Tra gli aspetti più inquietanti del caso c’è la scomparsa di un manoscritto che Siani stava completando insieme ad Antonio Irlando dell’ANSA. Il giornalista ne aveva parlato nelle lettere a un’amica, come riferisce Noiassociazioneantimafia, descrivendolo come quasi pronto per la pubblicazione. Dopo la sua morte, però, il libro sparì nel nulla. Irlando negò per trent’anni di aver collaborato al progetto, ammettendo solo recentemente di aver effettivamente lavorato a un’inchiesta sui lati oscuri di Torre Annunziata.

Secondo Pietro Perone, giornalista del Mattino e autore di un libro su Siani, esistono ancora oggi poteri interessati a non far emergere tutta la verità. Ne sarebbe prova il fatto che le famiglie dei killer condannati all’ergastolo hanno ricevuto dai Nuvoletta circa un milione e mezzo di euro per comprare il loro silenzio.

Un’eredità giornalistica tra memoria e giustizia

Il delitto Siani si inserì in una fase drammatica della storia italiana, quando la mafia uccideva magistrati, giornalisti e chiunque minacciasse i suoi interessi. La sua morte precedette di pochi anni quella di Falcone e Borsellino, inserendosi in una strategia terroristica che mirava a intimidire lo Stato e la società civile.

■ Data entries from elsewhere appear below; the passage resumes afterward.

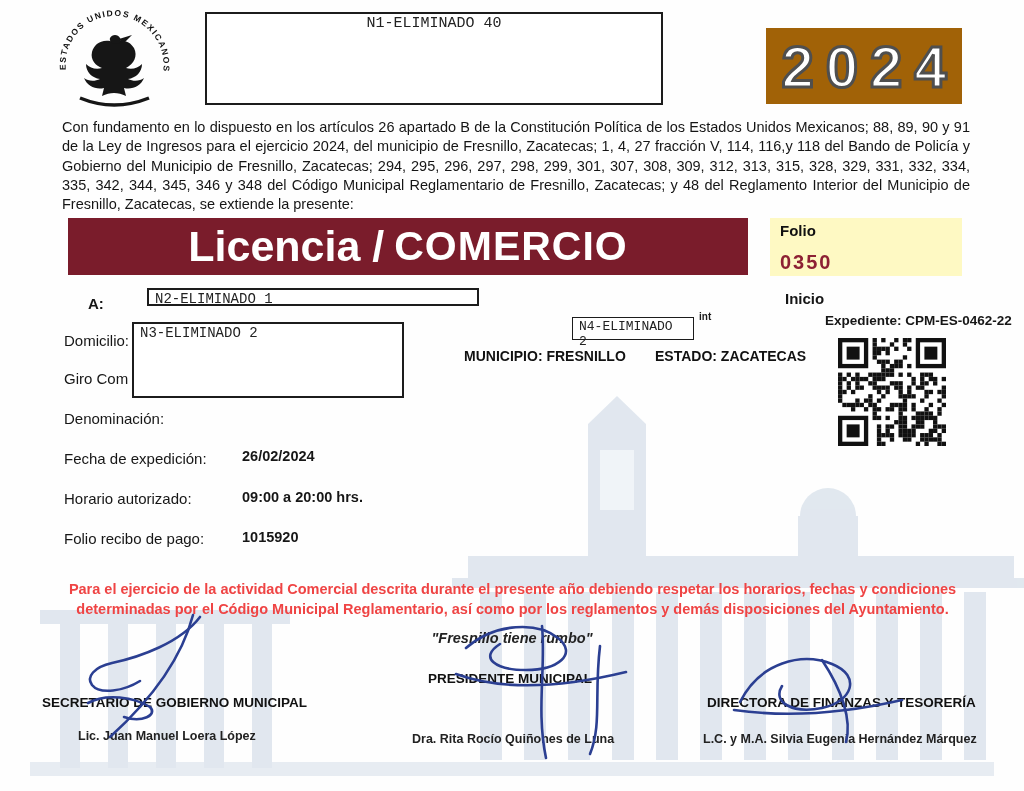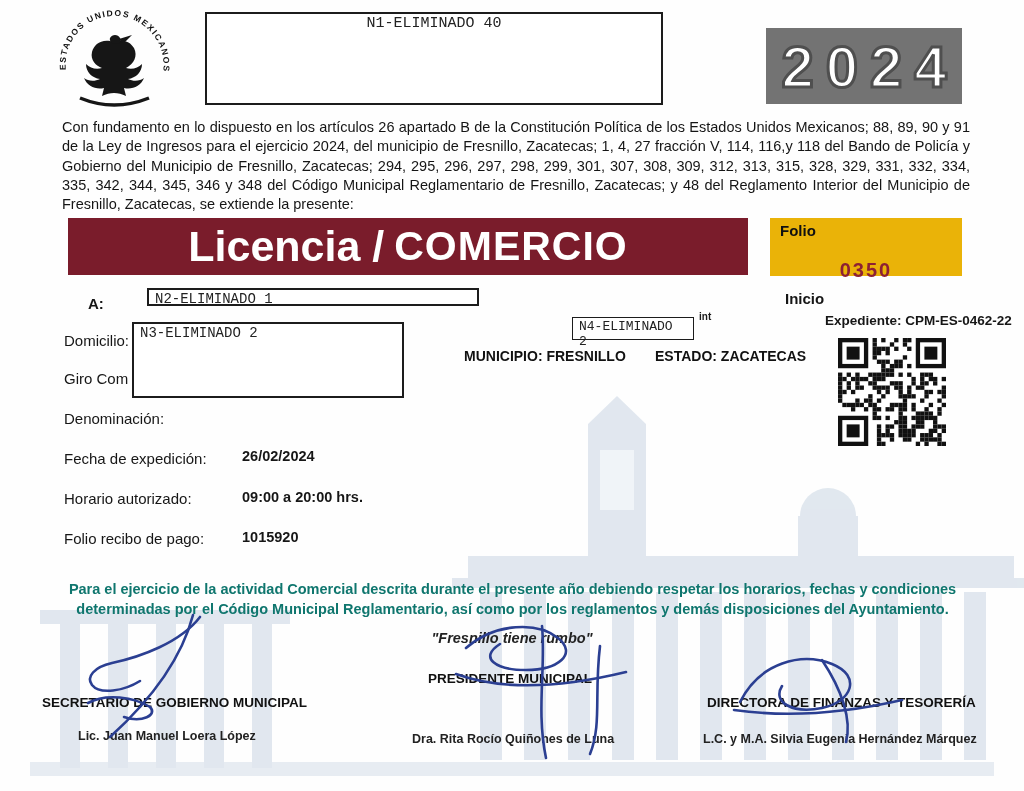--- a/index.html
+++ b/index.html
@@ -8,40 +8,40 @@
     font-family:"Liberation Sans",sans-serif;color:#1a1a1a;overflow:hidden;
     margin:0 auto;
   }
   .abs{position:absolute;}
   .mono{font-family:"Liberation Mono","DejaVu Sans Mono",monospace;}
   .redact{
     background:#fff;border:2px solid #1c1c1c;box-sizing:border-box;
     font-size:14px;padding:1px 6px;color:#222;z-index:3;
   }
   .year-box{
-    background:#737373;display:flex;align-items:center;justify-content:center;
+    background:#a16207;display:flex;align-items:center;justify-content:center;
   }
   .year-text{
     font-size:58px;font-weight:900;color:#fff;letter-spacing:12px;margin-right:-12px;
     -webkit-text-stroke:3px #4f4f4f;text-shadow:1px 1px 0 #5a5a5a;
   }
   .legal{font-size:14.5px;line-height:1.33;text-align:justify;color:#151515;}
   .banner{
     background:#7a1c2b;color:#fff;display:flex;align-items:center;justify-content:center;gap:10px;
   }
   .banner .t1{font-size:43px;font-weight:700;}
   .banner .t2{font-size:41px;font-weight:900;letter-spacing:1px;}
-  .folio-box{background:#eab308;box-sizing:border-box;padding:4px 10px;}
+  .folio-box{background:#fef9c3;box-sizing:border-box;padding:4px 10px;}
   .folio-label{font-weight:800;font-size:15px;color:#111;}
-  .folio-num{color:#8d2134;font-size:20px;letter-spacing:2px;text-align:center;margin-top:20px;font-weight:600;}
+  .folio-num{color:#8d2134;font-size:20px;letter-spacing:2px;margin-top:12px;font-weight:600;}
   .lbl{font-size:15px;color:#161616;}
   .lbl-b{font-size:15px;font-weight:700;color:#161616;}
   .val-b{font-size:14.5px;font-weight:700;color:#161616;}
   .caps-b{font-size:14px;font-weight:800;color:#111;}
-  .footer-par{font-size:14.5px;font-weight:600;line-height:1.35;text-align:center;color:#0f766e;}
+  .footer-par{font-size:14.5px;font-weight:600;line-height:1.35;text-align:center;color:#ef4444;}
   .slogan{font-size:14.5px;font-weight:700;font-style:italic;color:#222;}
   .sig-title{font-size:13.5px;font-weight:800;color:#111;white-space:nowrap;}
   .sig-name{font-size:12.5px;font-weight:600;color:#222;white-space:nowrap;}
   .z1{z-index:1;} .z2{z-index:2;} .z3{z-index:3;} .z4{z-index:4;}
   svg{display:block;}
   .watermark{pointer-events:none;z-index:0;}
 </style>
 </head>
 <body>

Oggi Siani è diventato simbolo dell’antimafia civile: piazze, scuole, premi giornalistici portano il suo nome. La sua Mehari verde è esposta in musei e luoghi della memoria. Il fratello Paolo, ex deputato del Pd, e il nipote Gianmario, presidente della Fondazione Siani, mantengono vivo il ricordo attraverso iniziative educative.

Ma secondo Perone, che fu assunto al Mattino proprio al posto lasciato vacante da Siani, la memoria rischia di diventare rituale se non si continua a cercare la verità completa. Come scrisse il collega Mino Jouakim già nel 1986: “Sono ancora convinto che sia stato assassinato per quel che non aveva pubblicato”.

Il simbolo per le nuove generazioni

Ma la domanda fondamentale oggi non è “Chi era Giancarlo Siani?”, quanto piuttosto “Cosa è diventato per le nuove generazioni?”. La risposta rivela la trasformazione di un giovane cronista in un simbolo universale del coraggio e della verità, rappresentando il sogno di un’onesta ribellione che pochi riescono a portare avanti nella realtà.

Come disse Giovanni Falcone, “si muore perché si è soli o perché si è entrati in un gioco troppo grande”. Siani probabilmente è morto per entrambi i motivi: solo di fronte a un sistema criminale più grande di lui ma anche abbandonato da istituzioni e colleghi che avrebbero dovuto proteggerlo.

La sua eredità non sta solo nel ricordo ma nell’esempio di un giornalismo che non arretra di fronte al potere criminale, anche quando il prezzo da pagare è altissimo. Un esempio che, a giudicare dalle zone d’ombra ancora presenti nel suo caso, conserva tutta la sua drammatica attualità.